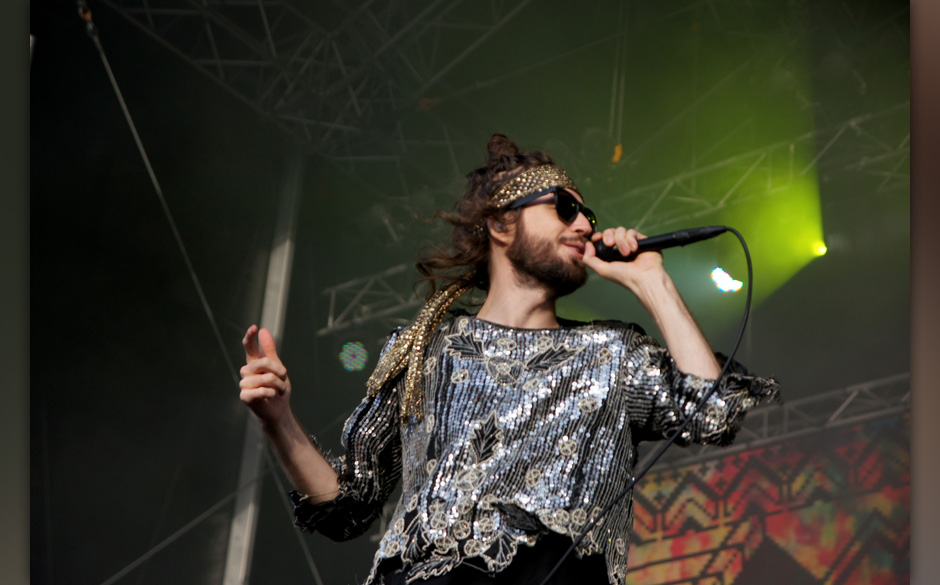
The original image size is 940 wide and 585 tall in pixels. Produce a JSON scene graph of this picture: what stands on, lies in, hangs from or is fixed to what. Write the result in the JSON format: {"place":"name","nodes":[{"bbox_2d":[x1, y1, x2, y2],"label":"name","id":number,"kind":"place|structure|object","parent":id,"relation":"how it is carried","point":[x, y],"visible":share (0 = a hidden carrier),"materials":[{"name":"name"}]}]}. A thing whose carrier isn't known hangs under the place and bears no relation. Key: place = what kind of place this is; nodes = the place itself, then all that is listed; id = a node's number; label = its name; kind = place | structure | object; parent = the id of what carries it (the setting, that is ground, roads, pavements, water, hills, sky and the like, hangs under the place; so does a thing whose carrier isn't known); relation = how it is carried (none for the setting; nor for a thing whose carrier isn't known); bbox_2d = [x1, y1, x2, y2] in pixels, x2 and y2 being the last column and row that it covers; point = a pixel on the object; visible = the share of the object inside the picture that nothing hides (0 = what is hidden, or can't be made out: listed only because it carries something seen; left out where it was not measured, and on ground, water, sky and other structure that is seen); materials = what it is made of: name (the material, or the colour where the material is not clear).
{"place":"outdoors","nodes":[
{"label":"outdoors","id":0,"kind":"place"},
{"bbox_2d":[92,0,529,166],"label":"lighting truss","id":1,"kind":"object","parent":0,"point":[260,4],"visible":0.81,"materials":[{"name":"metal"}]},
{"bbox_2d":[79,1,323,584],"label":"cable","id":2,"kind":"object","parent":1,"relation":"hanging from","point":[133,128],"visible":0.88,"materials":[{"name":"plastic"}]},
{"bbox_2d":[318,263,422,334],"label":"metal truss","id":3,"kind":"object","parent":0,"point":[329,322],"visible":0.4,"materials":[{"name":"silver metal"}]},
{"bbox_2d":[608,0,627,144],"label":"hanging cable","id":4,"kind":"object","parent":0,"point":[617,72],"visible":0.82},
{"bbox_2d":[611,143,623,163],"label":"hook","id":5,"kind":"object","parent":4,"relation":"hanging from","point":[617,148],"visible":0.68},
{"bbox_2d":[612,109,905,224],"label":"lighting truss","id":6,"kind":"object","parent":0,"point":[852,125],"visible":0.57,"materials":[{"name":"metal"}]},
{"bbox_2d":[710,267,744,293],"label":"stage light","id":7,"kind":"object","parent":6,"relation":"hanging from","point":[725,283],"visible":0.83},
{"bbox_2d":[813,242,827,257],"label":"stage light","id":8,"kind":"object","parent":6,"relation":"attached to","point":[822,249],"visible":0.69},
{"label":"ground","id":9,"kind":"structure","parent":0},
{"bbox_2d":[224,152,303,584],"label":"metal pole","id":10,"kind":"object","parent":9,"relation":"on","point":[230,571],"visible":0.7,"materials":[{"name":"metal"}]},
{"bbox_2d":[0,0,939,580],"label":"stage","id":11,"kind":"object","parent":9,"relation":"on","point":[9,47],"visible":0.95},
{"bbox_2d":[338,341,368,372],"label":"stage light","id":12,"kind":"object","parent":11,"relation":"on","point":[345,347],"visible":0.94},
{"bbox_2d":[234,133,780,584],"label":"man","id":13,"kind":"object","parent":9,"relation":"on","point":[559,233],"visible":0.98},
{"bbox_2d":[589,225,729,262],"label":"microphone","id":14,"kind":"object","parent":13,"relation":"in","point":[670,240],"visible":0.81,"materials":[{"name":"black metal"}]},
{"bbox_2d":[540,227,746,582],"label":"microphone cable","id":15,"kind":"object","parent":14,"relation":"attached to","point":[746,262],"visible":0.97,"materials":[{"name":"black plastic"}]},
{"bbox_2d":[655,372,907,457],"label":"metal truss","id":16,"kind":"object","parent":9,"relation":"on","point":[861,386],"visible":0.39,"materials":[{"name":"silver metal"}]},
{"bbox_2d":[624,413,909,582],"label":"backdrop banner","id":17,"kind":"object","parent":16,"relation":"hanging from","point":[882,578],"visible":0.63,"materials":[{"name":"multicoloured fabric"}]}
]}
======
What you should do: Give the entries above again word for word, without any pictures.

Solution to the exercise:
The original image size is 940 wide and 585 tall in pixels. Produce a JSON scene graph of this picture: what stands on, lies in, hangs from or is fixed to what. Write the result in the JSON format: {"place":"name","nodes":[{"bbox_2d":[x1, y1, x2, y2],"label":"name","id":number,"kind":"place|structure|object","parent":id,"relation":"how it is carried","point":[x, y],"visible":share (0 = a hidden carrier),"materials":[{"name":"name"}]}]}. A thing whose carrier isn't known hangs under the place and bears no relation. Key: place = what kind of place this is; nodes = the place itself, then all that is listed; id = a node's number; label = its name; kind = place | structure | object; parent = the id of what carries it (the setting, that is ground, roads, pavements, water, hills, sky and the like, hangs under the place; so does a thing whose carrier isn't known); relation = how it is carried (none for the setting; nor for a thing whose carrier isn't known); bbox_2d = [x1, y1, x2, y2] in pixels, x2 and y2 being the last column and row that it covers; point = a pixel on the object; visible = the share of the object inside the picture that nothing hides (0 = what is hidden, or can't be made out: listed only because it carries something seen; left out where it was not measured, and on ground, water, sky and other structure that is seen); materials = what it is made of: name (the material, or the colour where the material is not clear).
{"place":"outdoors","nodes":[
{"label":"outdoors","id":0,"kind":"place"},
{"bbox_2d":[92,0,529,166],"label":"lighting truss","id":1,"kind":"object","parent":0,"point":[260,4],"visible":0.81,"materials":[{"name":"metal"}]},
{"bbox_2d":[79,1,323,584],"label":"cable","id":2,"kind":"object","parent":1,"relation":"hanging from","point":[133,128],"visible":0.88,"materials":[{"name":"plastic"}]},
{"bbox_2d":[318,263,422,334],"label":"metal truss","id":3,"kind":"object","parent":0,"point":[329,322],"visible":0.4,"materials":[{"name":"silver metal"}]},
{"bbox_2d":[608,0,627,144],"label":"hanging cable","id":4,"kind":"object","parent":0,"point":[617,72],"visible":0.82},
{"bbox_2d":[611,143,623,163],"label":"hook","id":5,"kind":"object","parent":4,"relation":"hanging from","point":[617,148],"visible":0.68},
{"bbox_2d":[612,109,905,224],"label":"lighting truss","id":6,"kind":"object","parent":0,"point":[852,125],"visible":0.57,"materials":[{"name":"metal"}]},
{"bbox_2d":[710,267,744,293],"label":"stage light","id":7,"kind":"object","parent":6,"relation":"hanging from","point":[725,283],"visible":0.83},
{"bbox_2d":[813,242,827,257],"label":"stage light","id":8,"kind":"object","parent":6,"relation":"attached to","point":[822,249],"visible":0.69},
{"label":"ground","id":9,"kind":"structure","parent":0},
{"bbox_2d":[224,152,303,584],"label":"metal pole","id":10,"kind":"object","parent":9,"relation":"on","point":[230,571],"visible":0.7,"materials":[{"name":"metal"}]},
{"bbox_2d":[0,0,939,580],"label":"stage","id":11,"kind":"object","parent":9,"relation":"on","point":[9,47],"visible":0.95},
{"bbox_2d":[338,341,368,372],"label":"stage light","id":12,"kind":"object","parent":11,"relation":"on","point":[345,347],"visible":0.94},
{"bbox_2d":[234,133,780,584],"label":"man","id":13,"kind":"object","parent":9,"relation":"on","point":[559,233],"visible":0.98},
{"bbox_2d":[589,225,729,262],"label":"microphone","id":14,"kind":"object","parent":13,"relation":"in","point":[670,240],"visible":0.81,"materials":[{"name":"black metal"}]},
{"bbox_2d":[540,227,746,582],"label":"microphone cable","id":15,"kind":"object","parent":14,"relation":"attached to","point":[746,262],"visible":0.97,"materials":[{"name":"black plastic"}]},
{"bbox_2d":[655,372,907,457],"label":"metal truss","id":16,"kind":"object","parent":9,"relation":"on","point":[861,386],"visible":0.39,"materials":[{"name":"silver metal"}]},
{"bbox_2d":[624,413,909,582],"label":"backdrop banner","id":17,"kind":"object","parent":16,"relation":"hanging from","point":[882,578],"visible":0.63,"materials":[{"name":"multicoloured fabric"}]}
]}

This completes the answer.